In the United States, more than 15,000 people every day, or about 5.5 million people a year, get sexually transmitted HPV infections from their partners. About three out of every four sexually active people will get an HPV infection at some point during their lifetime. Most people fight off the virus and never even know they were infected. Others have warts or abnormal cell growth known as dysplasias. In the most serious cases, it progresses to cervical cancer; there are 9,700 new cases of cervical cancer in women in the United States every year. Two types of HPV, type 16 and type 18, cause about 70 percent of cervical cancers, and those are the types that the new vaccine is designed to prevent.

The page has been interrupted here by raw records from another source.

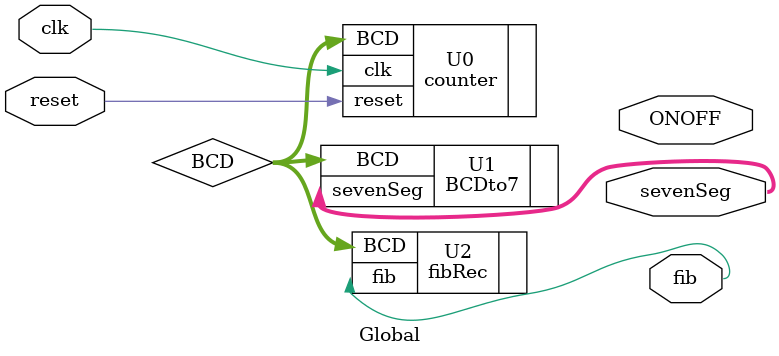
<source format=sv>
`timescale 1ns / 1ps


module Global(
    input logic clk,reset,
    output logic [6:0] sevenSeg,
    output logic ONOFF,fib
    );
    logic [3:0]BCD;
    counter U0(.clk(clk),.reset(reset),.BCD(BCD));
    BCDto7 U1(.BCD(BCD),.sevenSeg(sevenSeg));
    fibRec U2(.BCD(BCD),.fib(fib));
    
endmodule

</source>
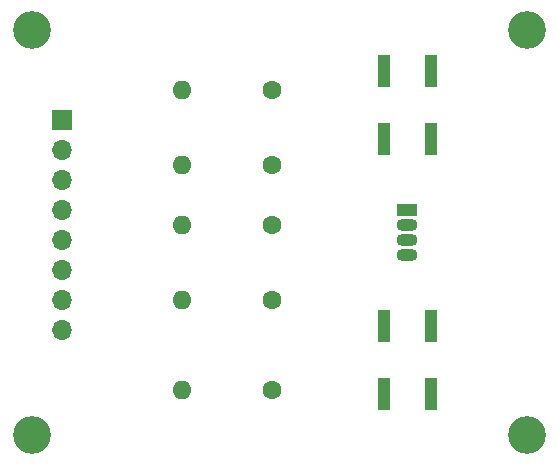
<source format=gbr>
%TF.GenerationSoftware,KiCad,Pcbnew,(5.1.10-1-10_14)*%
%TF.CreationDate,2021-11-05T22:23:08-04:00*%
%TF.ProjectId,UI Schematic,55492053-6368-4656-9d61-7469632e6b69,rev?*%
%TF.SameCoordinates,Original*%
%TF.FileFunction,Soldermask,Top*%
%TF.FilePolarity,Negative*%
%FSLAX46Y46*%
G04 Gerber Fmt 4.6, Leading zero omitted, Abs format (unit mm)*
G04 Created by KiCad (PCBNEW (5.1.10-1-10_14)) date 2021-11-05 22:23:08*
%MOMM*%
%LPD*%
G01*
G04 APERTURE LIST*
%ADD10C,1.600000*%
%ADD11O,1.600000X1.600000*%
%ADD12R,1.800000X1.070000*%
%ADD13O,1.800000X1.070000*%
%ADD14C,3.200000*%
%ADD15O,1.700000X1.700000*%
%ADD16R,1.700000X1.700000*%
%ADD17R,1.000000X2.800000*%
G04 APERTURE END LIST*
D10*
%TO.C,R3*%
X119380000Y-85090000D03*
D11*
X111760000Y-85090000D03*
%TD*%
D12*
%TO.C,D1*%
X130810000Y-83820000D03*
D13*
X130810000Y-85090000D03*
X130810000Y-86360000D03*
X130810000Y-87630000D03*
%TD*%
D14*
%TO.C,REF\u002A\u002A*%
X99060000Y-102870000D03*
%TD*%
%TO.C,REF\u002A\u002A*%
X140970000Y-102870000D03*
%TD*%
%TO.C,REF\u002A\u002A*%
X99060000Y-68580000D03*
%TD*%
%TO.C,REF\u002A\u002A*%
X140970000Y-68580000D03*
%TD*%
D15*
%TO.C,J1*%
X101600000Y-93980000D03*
X101600000Y-91440000D03*
X101600000Y-88900000D03*
X101600000Y-86360000D03*
X101600000Y-83820000D03*
X101600000Y-81280000D03*
X101600000Y-78740000D03*
D16*
X101600000Y-76200000D03*
%TD*%
D10*
%TO.C,R1*%
X119380000Y-73660000D03*
D11*
X111760000Y-73660000D03*
%TD*%
D10*
%TO.C,R2*%
X119380000Y-80010000D03*
D11*
X111760000Y-80010000D03*
%TD*%
D10*
%TO.C,R4*%
X119380000Y-91440000D03*
D11*
X111760000Y-91440000D03*
%TD*%
%TO.C,R5*%
X111760000Y-99060000D03*
D10*
X119380000Y-99060000D03*
%TD*%
D17*
%TO.C,SW1*%
X128810000Y-77830000D03*
X128810000Y-72030000D03*
X132810000Y-77830000D03*
X132810000Y-72030000D03*
%TD*%
%TO.C,SW2*%
X132810000Y-93620000D03*
X132810000Y-99420000D03*
X128810000Y-93620000D03*
X128810000Y-99420000D03*
%TD*%
M02*

</source>
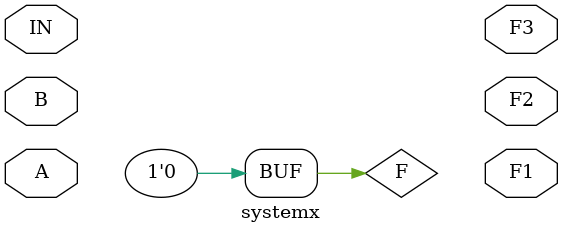
<source format=v>
module systemx
	(output wire F1, F2, F3,
	input wire A, B, IN);

	wire An, Bn, Cn;
	wire m0, m2,m6;

	assign An = ~A;
	assign Bn = ~B;
	assign Cn = ~C;

	assign F = 0;
	
endmodule

</source>
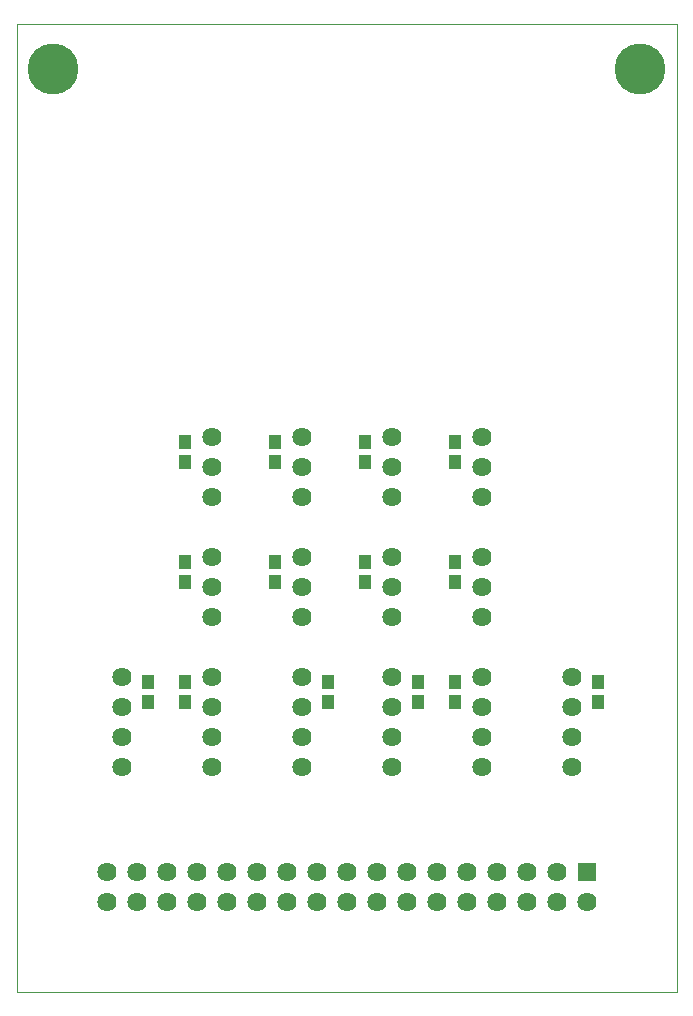
<source format=gbs>
G75*
%MOIN*%
%OFA0B0*%
%FSLAX24Y24*%
%IPPOS*%
%LPD*%
%AMOC8*
5,1,8,0,0,1.08239X$1,22.5*
%
%ADD10C,0.0000*%
%ADD11C,0.0640*%
%ADD12R,0.0640X0.0640*%
%ADD13R,0.0434X0.0473*%
%ADD14C,0.1700*%
D10*
X000100Y000100D02*
X000100Y032350D01*
X022100Y032350D01*
X022100Y000100D01*
X000100Y000100D01*
D11*
X003100Y003100D03*
X003100Y004100D03*
X004100Y004100D03*
X004100Y003100D03*
X005100Y003100D03*
X005100Y004100D03*
X006100Y004100D03*
X006100Y003100D03*
X007100Y003100D03*
X007100Y004100D03*
X008100Y004100D03*
X008100Y003100D03*
X009100Y003100D03*
X009100Y004100D03*
X010100Y004100D03*
X010100Y003100D03*
X011100Y003100D03*
X011100Y004100D03*
X012100Y004100D03*
X012100Y003100D03*
X013100Y003100D03*
X013100Y004100D03*
X014100Y004100D03*
X014100Y003100D03*
X015100Y003100D03*
X015100Y004100D03*
X016100Y004100D03*
X016100Y003100D03*
X017100Y003100D03*
X017100Y004100D03*
X018100Y004100D03*
X018100Y003100D03*
X019100Y003100D03*
X018600Y007600D03*
X018600Y008600D03*
X018600Y009600D03*
X018600Y010600D03*
X015600Y010600D03*
X015600Y009600D03*
X015600Y008600D03*
X015600Y007600D03*
X012600Y007600D03*
X012600Y008600D03*
X012600Y009600D03*
X012600Y010600D03*
X012600Y012600D03*
X012600Y013600D03*
X012600Y014600D03*
X012600Y016600D03*
X012600Y017600D03*
X012600Y018600D03*
X009600Y018600D03*
X009600Y017600D03*
X009600Y016600D03*
X009600Y014600D03*
X009600Y013600D03*
X009600Y012600D03*
X009600Y010600D03*
X009600Y009600D03*
X009600Y008600D03*
X009600Y007600D03*
X006600Y007600D03*
X006600Y008600D03*
X006600Y009600D03*
X006600Y010600D03*
X006600Y012600D03*
X006600Y013600D03*
X006600Y014600D03*
X006600Y016600D03*
X006600Y017600D03*
X006600Y018600D03*
X003600Y010600D03*
X003600Y009600D03*
X003600Y008600D03*
X003600Y007600D03*
X015600Y012600D03*
X015600Y013600D03*
X015600Y014600D03*
X015600Y016600D03*
X015600Y017600D03*
X015600Y018600D03*
D12*
X019100Y004100D03*
D13*
X019475Y009765D03*
X019475Y010435D03*
X014725Y010435D03*
X014725Y009765D03*
X013475Y009765D03*
X013475Y010435D03*
X014725Y013765D03*
X014725Y014435D03*
X014725Y017765D03*
X014725Y018435D03*
X011725Y018435D03*
X011725Y017765D03*
X011725Y014435D03*
X011725Y013765D03*
X010475Y010435D03*
X010475Y009765D03*
X008725Y013765D03*
X008725Y014435D03*
X008725Y017765D03*
X008725Y018435D03*
X005725Y018435D03*
X005725Y017765D03*
X005725Y014435D03*
X005725Y013765D03*
X005725Y010435D03*
X005725Y009765D03*
X004475Y009765D03*
X004475Y010435D03*
D14*
X001330Y030875D03*
X020870Y030875D03*
M02*

</source>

The Rochester team will create a consortium of Ob/Gyn physicians from the region’s three health systems and pathologists from the three laboratories that process all of the pap smears and cervical biopsies in Monroe County. The study will look at a subset of test results that indicate a more acute and invasive form of dysplasia. Researchers will combine this data with vaccination rates to see how rapidly the new vaccine is being taken up in the community and whether or not individuals diagnosed with acute dysplasia were vaccinated.
By tracking the incidence of precancerous dysplasia, rather than the cancer rates themselves, researchers will be able to more rapidly assess the impact of the vaccine. Dysplasia can take years to evolve into active cervical cancer, if at all, and the new vaccine is being administered to young women who are not yet sexually active. Even so, researchers anticipate that this effort will span several years.
The study is a homecoming of sorts for Rochester. Much of the underlying research that led to the development of the vaccine began more than 20 years ago in the labs of URMC virologists William Bonnez, M.D., Richard Reichman, M.D., and Robert Rose, Ph.D.
Rochester is also home to considerable expertise in vaccine surveillance. The University of Rochester is a member of the New York State Emerging Infections Program that is part of a 10-site national surveillance and research network of state health departments funded by the CDC. That network tracks several diseases and performs studies of the effectiveness of new vaccines after they’ve been licensed. The University is also part of a three-site network, the New Vaccine Surveillance Network, run by CDC that evaluates the impact of new vaccines and vaccine policies.